- Task -
Once the line containing "91 411 1.71" is found in the records below, return it and each following line exactly, up to and including the line containing "385 154 5.02", and nothing else.

(Spatial grounding data)

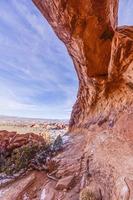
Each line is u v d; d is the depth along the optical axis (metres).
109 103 9.90
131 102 8.40
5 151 11.05
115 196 4.87
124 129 7.65
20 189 7.34
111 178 5.71
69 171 7.57
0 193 7.50
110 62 9.01
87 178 6.75
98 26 7.63
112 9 7.42
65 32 8.06
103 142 8.21
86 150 8.70
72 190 6.51
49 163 8.47
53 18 7.66
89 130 10.70
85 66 9.28
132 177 4.97
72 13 6.97
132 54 8.69
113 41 8.41
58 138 10.58
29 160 9.38
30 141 11.66
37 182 7.65
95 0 6.61
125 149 6.62
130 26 9.48
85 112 12.47
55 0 6.67
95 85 10.32
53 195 6.55
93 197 5.50
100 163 6.92
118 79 9.49
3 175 8.74
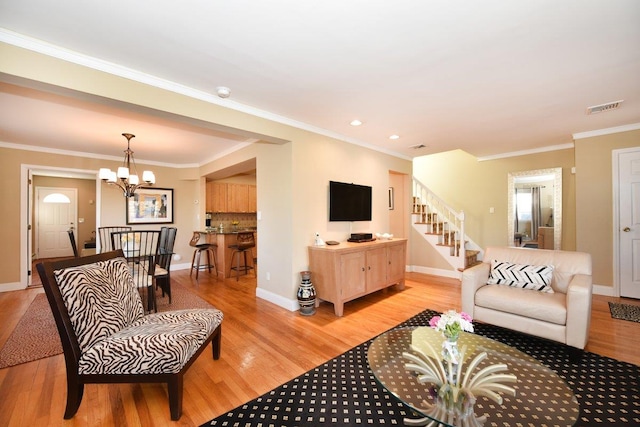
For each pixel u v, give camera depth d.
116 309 1.91
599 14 1.63
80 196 8.02
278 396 1.86
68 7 1.55
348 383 1.99
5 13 1.59
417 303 3.75
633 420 1.60
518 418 1.31
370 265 3.76
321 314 3.34
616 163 3.79
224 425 1.61
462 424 1.28
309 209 3.70
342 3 1.54
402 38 1.86
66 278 1.67
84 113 3.11
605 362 2.22
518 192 5.28
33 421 1.62
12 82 1.88
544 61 2.15
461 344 2.02
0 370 2.16
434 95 2.74
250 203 7.55
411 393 1.48
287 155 3.55
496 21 1.70
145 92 2.31
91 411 1.71
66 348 1.63
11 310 3.50
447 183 6.26
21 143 4.44
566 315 2.25
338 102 2.91
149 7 1.56
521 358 1.82
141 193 5.82
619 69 2.28
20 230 4.52
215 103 2.75
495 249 3.26
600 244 3.94
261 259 4.02
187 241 6.42
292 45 1.93
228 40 1.87
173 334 1.75
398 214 6.04
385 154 5.02
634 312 3.25
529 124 3.64
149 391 1.92
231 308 3.57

- Exercise output -
91 411 1.71
66 348 1.63
11 310 3.50
447 183 6.26
21 143 4.44
566 315 2.25
338 102 2.91
149 7 1.56
521 358 1.82
141 193 5.82
619 69 2.28
20 230 4.52
215 103 2.75
495 249 3.26
600 244 3.94
261 259 4.02
187 241 6.42
292 45 1.93
228 40 1.87
173 334 1.75
398 214 6.04
385 154 5.02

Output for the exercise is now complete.